=== To do ===
Repeat the lines below exactly as they appear, but leave out the images.

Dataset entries
<<<<

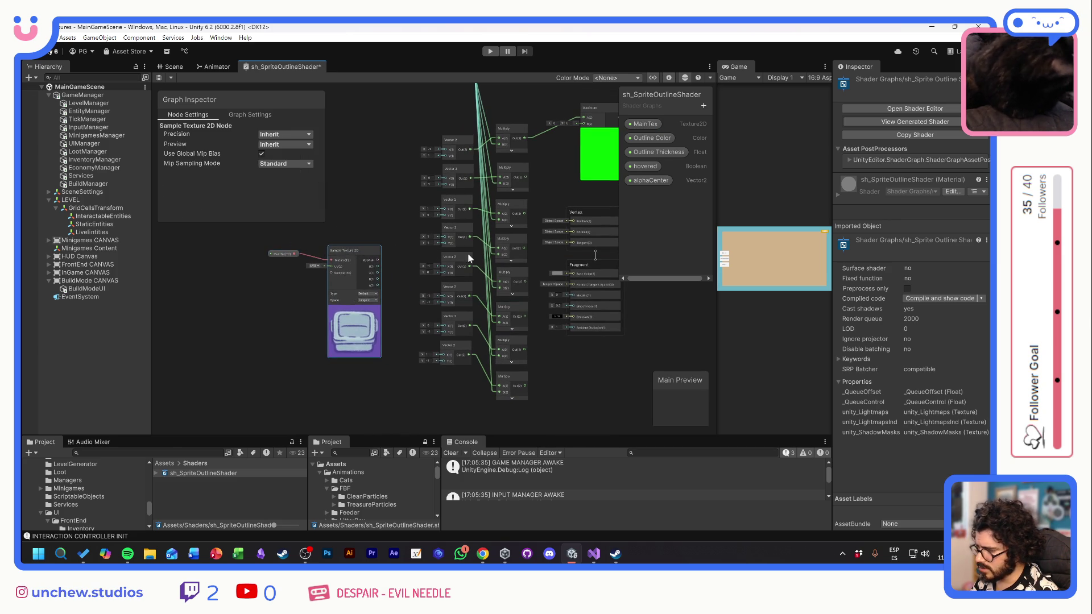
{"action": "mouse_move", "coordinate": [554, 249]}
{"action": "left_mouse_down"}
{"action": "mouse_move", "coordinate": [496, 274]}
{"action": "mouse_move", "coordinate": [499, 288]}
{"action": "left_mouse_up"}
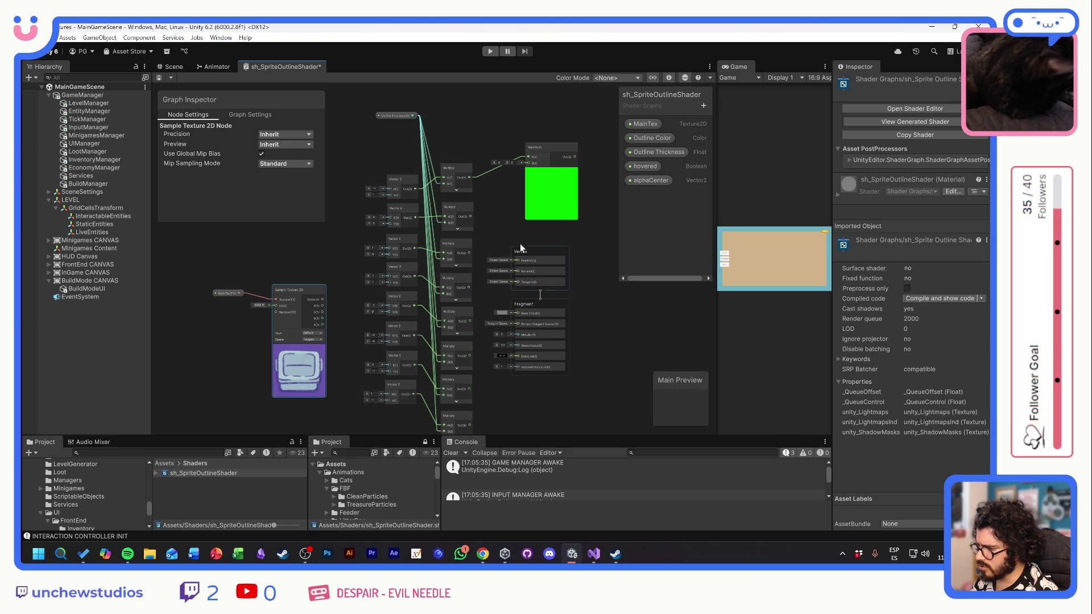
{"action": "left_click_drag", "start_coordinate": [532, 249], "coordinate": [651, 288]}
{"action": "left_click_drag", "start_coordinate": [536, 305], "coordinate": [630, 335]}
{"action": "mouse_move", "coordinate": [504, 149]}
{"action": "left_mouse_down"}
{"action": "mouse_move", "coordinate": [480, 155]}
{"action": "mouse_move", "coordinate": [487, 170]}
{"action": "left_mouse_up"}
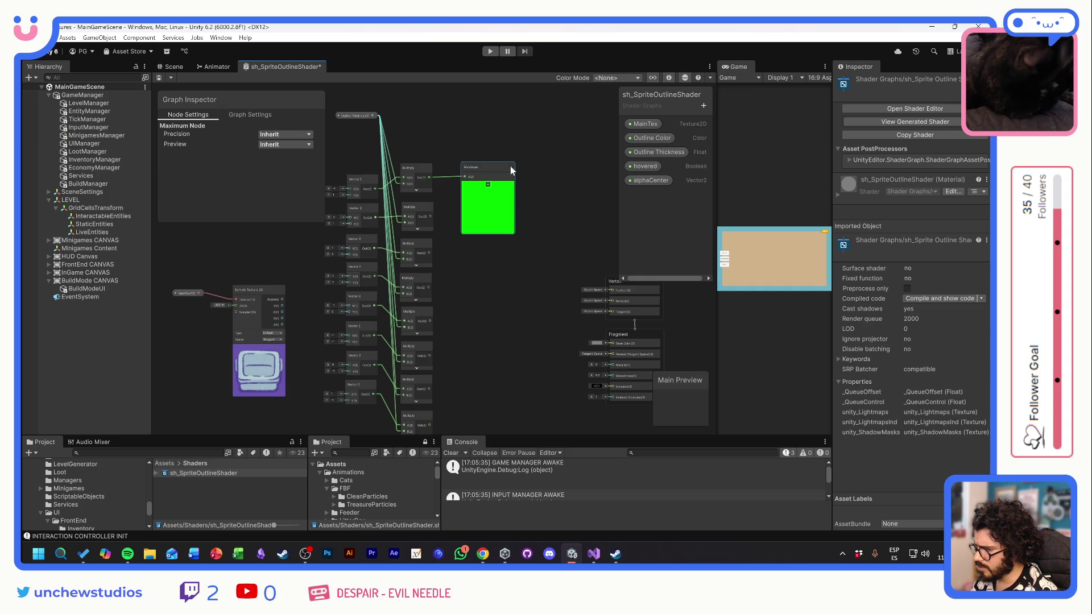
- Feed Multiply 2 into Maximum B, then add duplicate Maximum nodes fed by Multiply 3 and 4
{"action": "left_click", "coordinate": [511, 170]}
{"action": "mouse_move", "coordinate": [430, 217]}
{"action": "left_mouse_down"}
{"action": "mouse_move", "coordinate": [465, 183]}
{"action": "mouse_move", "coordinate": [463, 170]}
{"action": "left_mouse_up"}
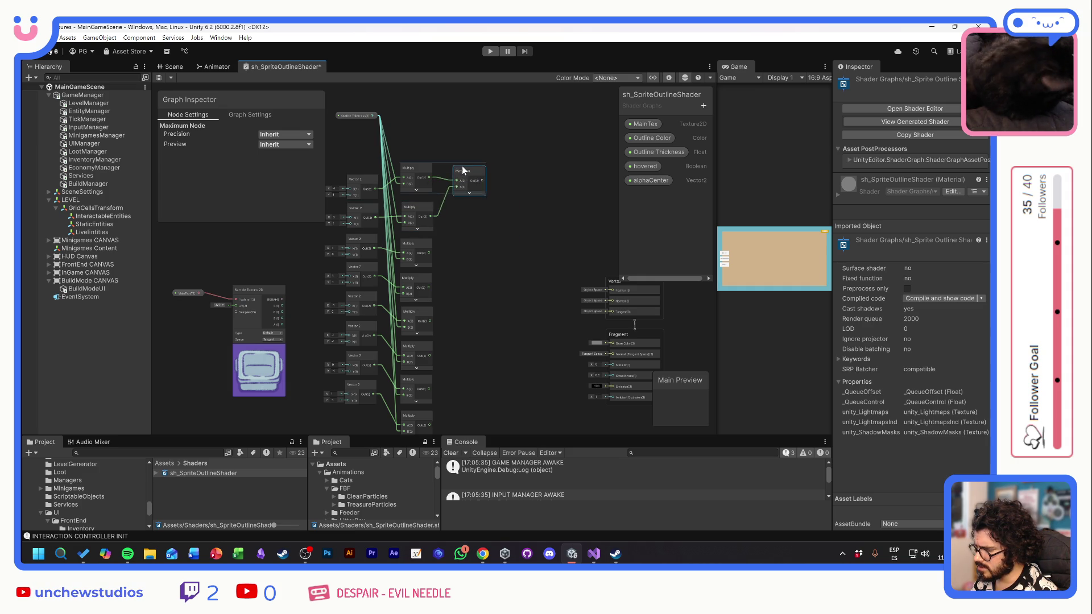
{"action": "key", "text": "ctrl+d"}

>>>>

=== Written solution ===
{"action": "mouse_move", "coordinate": [554, 249]}
{"action": "left_mouse_down"}
{"action": "mouse_move", "coordinate": [496, 274]}
{"action": "mouse_move", "coordinate": [499, 288]}
{"action": "left_mouse_up"}
{"action": "left_click_drag", "start_coordinate": [532, 249], "coordinate": [651, 288]}
{"action": "left_click_drag", "start_coordinate": [536, 305], "coordinate": [630, 335]}
{"action": "mouse_move", "coordinate": [504, 149]}
{"action": "left_mouse_down"}
{"action": "mouse_move", "coordinate": [480, 155]}
{"action": "mouse_move", "coordinate": [487, 170]}
{"action": "left_mouse_up"}
- Feed Multiply 2 into Maximum B, then add duplicate Maximum nodes fed by Multiply 3 and 4
{"action": "left_click", "coordinate": [511, 170]}
{"action": "mouse_move", "coordinate": [430, 217]}
{"action": "left_mouse_down"}
{"action": "mouse_move", "coordinate": [465, 183]}
{"action": "mouse_move", "coordinate": [463, 170]}
{"action": "left_mouse_up"}
{"action": "key", "text": "ctrl+d"}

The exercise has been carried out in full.